Paul Ceruzzi, chair of the Space History division at the National Air and Space Museum, says it would be “very significant” if the engine pieces’ connection to Apollo 11 were confirmed. “The actual stuff that went to the moon with Apollo 11 is really small, so this would be one of the few original pieces from that mission.”
They would have a tremendous emotional impact as well, he adds: “Here we have this mission that was so outrageous at the time and seems even more so today, and yet we did it.”
Bezos has stated that he hopes the restored engines will make their way to the Museum of Flight in Seattle, but Ceruzzi says that parts of the engines also could end up in the Air and Space Museum.
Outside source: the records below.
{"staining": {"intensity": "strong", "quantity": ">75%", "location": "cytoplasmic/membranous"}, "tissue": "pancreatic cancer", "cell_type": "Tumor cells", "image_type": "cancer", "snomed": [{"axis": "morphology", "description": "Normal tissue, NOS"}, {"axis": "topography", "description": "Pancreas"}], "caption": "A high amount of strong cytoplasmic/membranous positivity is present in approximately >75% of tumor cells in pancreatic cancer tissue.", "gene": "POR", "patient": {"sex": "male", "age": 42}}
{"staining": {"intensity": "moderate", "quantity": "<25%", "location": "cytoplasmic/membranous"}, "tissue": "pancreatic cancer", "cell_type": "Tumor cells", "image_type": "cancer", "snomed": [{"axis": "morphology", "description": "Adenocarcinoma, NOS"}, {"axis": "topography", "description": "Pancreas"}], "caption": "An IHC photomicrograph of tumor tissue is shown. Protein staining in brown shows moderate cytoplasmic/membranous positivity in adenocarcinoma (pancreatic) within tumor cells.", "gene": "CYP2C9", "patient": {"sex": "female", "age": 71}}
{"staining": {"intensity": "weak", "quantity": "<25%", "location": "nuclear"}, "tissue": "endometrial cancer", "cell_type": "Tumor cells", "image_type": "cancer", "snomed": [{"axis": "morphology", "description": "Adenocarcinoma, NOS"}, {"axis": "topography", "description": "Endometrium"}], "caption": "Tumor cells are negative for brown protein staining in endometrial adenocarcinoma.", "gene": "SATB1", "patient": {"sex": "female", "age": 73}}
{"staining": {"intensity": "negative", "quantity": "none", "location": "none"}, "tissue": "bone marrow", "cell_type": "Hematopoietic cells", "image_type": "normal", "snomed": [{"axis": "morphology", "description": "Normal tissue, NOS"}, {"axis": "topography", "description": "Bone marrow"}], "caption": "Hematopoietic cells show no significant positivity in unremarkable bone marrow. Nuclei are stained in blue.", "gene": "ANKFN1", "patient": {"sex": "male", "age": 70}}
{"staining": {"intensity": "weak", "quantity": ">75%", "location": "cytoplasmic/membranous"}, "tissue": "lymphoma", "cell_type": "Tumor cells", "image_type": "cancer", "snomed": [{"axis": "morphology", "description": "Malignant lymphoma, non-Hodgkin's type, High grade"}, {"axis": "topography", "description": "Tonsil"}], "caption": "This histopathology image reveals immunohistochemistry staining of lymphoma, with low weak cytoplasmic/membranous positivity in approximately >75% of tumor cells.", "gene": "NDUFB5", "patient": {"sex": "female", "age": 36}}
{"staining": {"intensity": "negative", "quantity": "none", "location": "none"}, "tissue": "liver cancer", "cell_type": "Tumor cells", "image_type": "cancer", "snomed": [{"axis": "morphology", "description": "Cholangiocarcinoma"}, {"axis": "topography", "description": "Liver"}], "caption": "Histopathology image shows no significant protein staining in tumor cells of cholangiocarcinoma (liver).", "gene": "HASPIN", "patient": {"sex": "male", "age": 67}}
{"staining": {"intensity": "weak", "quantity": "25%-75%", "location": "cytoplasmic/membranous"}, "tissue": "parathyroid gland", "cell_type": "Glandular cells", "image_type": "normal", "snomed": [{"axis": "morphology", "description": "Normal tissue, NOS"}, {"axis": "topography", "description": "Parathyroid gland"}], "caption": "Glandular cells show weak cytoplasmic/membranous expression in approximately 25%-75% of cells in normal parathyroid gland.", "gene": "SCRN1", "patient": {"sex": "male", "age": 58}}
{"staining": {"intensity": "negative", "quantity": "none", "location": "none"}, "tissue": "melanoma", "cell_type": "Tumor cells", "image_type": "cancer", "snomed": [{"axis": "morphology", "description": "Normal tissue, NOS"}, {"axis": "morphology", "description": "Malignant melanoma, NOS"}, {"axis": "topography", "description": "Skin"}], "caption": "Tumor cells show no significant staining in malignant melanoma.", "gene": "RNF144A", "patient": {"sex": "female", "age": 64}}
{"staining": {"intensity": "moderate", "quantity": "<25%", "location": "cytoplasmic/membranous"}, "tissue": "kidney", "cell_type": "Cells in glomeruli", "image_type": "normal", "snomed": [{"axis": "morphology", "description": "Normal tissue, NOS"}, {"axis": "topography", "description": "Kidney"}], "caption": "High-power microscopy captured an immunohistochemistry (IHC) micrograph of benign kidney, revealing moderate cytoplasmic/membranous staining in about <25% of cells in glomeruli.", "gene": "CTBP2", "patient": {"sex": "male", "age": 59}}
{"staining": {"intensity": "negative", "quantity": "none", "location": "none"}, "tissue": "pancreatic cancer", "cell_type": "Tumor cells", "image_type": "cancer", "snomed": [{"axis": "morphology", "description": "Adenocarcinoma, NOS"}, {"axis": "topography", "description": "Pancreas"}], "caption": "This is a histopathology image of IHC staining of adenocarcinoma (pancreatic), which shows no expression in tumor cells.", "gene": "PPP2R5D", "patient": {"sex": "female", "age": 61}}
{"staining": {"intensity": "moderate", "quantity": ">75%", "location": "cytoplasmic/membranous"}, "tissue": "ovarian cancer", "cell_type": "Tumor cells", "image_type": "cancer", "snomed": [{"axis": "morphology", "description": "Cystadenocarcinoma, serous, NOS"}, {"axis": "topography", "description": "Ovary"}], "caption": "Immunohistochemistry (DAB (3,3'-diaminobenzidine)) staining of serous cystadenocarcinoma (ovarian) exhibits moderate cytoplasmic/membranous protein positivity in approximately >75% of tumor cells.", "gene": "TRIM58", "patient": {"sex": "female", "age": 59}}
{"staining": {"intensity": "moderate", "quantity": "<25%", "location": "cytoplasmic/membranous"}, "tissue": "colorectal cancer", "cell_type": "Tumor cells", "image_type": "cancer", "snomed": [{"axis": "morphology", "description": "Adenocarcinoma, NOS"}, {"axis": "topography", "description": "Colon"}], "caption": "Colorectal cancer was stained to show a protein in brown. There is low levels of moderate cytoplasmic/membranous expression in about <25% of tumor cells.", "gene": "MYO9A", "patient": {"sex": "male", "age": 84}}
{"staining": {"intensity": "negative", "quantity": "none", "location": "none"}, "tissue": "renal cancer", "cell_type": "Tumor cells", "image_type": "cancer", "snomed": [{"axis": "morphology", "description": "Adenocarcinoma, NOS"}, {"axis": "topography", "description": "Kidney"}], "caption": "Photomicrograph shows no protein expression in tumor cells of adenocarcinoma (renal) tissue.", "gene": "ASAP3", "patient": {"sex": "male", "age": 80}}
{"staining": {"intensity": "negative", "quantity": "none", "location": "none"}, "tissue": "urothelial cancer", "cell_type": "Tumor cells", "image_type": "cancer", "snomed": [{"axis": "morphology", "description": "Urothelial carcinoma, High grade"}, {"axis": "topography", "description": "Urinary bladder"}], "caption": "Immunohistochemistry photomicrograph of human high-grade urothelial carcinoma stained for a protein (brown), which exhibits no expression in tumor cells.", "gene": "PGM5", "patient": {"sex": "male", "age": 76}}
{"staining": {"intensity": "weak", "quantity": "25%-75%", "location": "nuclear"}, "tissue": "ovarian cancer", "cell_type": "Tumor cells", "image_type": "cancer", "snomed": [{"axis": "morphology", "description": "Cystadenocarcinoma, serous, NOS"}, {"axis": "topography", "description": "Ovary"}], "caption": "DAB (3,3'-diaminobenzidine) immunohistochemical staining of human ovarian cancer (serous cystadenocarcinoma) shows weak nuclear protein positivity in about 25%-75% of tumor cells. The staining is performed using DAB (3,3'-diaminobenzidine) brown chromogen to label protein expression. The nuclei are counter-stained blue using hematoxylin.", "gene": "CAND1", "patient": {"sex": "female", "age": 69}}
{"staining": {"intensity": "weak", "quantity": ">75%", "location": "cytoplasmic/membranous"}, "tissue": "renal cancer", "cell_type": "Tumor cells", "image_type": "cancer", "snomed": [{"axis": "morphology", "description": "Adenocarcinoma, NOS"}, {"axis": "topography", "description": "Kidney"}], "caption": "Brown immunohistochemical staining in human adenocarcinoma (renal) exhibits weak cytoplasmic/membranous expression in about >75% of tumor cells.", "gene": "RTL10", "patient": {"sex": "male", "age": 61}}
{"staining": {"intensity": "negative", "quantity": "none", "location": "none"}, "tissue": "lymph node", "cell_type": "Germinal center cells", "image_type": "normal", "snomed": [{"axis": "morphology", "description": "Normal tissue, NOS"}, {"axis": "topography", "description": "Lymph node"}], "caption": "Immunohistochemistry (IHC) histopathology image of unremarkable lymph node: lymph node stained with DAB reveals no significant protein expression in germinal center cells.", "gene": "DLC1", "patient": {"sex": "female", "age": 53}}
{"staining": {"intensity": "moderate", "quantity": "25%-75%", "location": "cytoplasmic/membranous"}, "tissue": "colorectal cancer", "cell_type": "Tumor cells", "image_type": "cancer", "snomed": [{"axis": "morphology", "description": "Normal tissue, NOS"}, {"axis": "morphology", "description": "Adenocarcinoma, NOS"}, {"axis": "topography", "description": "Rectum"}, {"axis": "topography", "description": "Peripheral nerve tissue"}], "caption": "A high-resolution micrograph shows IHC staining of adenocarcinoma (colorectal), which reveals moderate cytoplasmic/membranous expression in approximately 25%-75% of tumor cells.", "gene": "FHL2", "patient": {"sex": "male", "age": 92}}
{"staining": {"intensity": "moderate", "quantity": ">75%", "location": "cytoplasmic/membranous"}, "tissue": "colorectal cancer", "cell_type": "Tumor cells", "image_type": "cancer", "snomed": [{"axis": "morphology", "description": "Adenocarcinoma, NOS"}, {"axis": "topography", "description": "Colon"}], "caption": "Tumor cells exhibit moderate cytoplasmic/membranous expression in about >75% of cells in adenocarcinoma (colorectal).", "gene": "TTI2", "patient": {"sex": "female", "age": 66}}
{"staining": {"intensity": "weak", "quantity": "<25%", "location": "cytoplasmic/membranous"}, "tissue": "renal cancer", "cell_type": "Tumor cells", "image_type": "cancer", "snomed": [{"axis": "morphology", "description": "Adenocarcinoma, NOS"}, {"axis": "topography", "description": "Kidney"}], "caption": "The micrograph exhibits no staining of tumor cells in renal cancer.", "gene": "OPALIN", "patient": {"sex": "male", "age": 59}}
The murkiness of the laws governing international waters and the artifacts discovered within them will likely delay such a decision for a while. ”It remains a possibility,” he explains, “but we won’t know until their ownership is settled, until we find out whether or not they are from Apollo 11 and of course until NASA offers them to us.”
According to Ceruzzi, the Air and Space Museum plans to refurbish its Apollo 11 exhibit sometime in the future, possibly in tandem with the 50th anniversary of the spacecraft’s moon landing in 2019. An authentic engine from the spacecraft could “give visitors a sense of the magnitude of the whole Apollo mission, and be a way to get people into that story,” he says.
“It’s all very early right now,” he emphasizes. “But there’s a genuine excitement about the recovery.”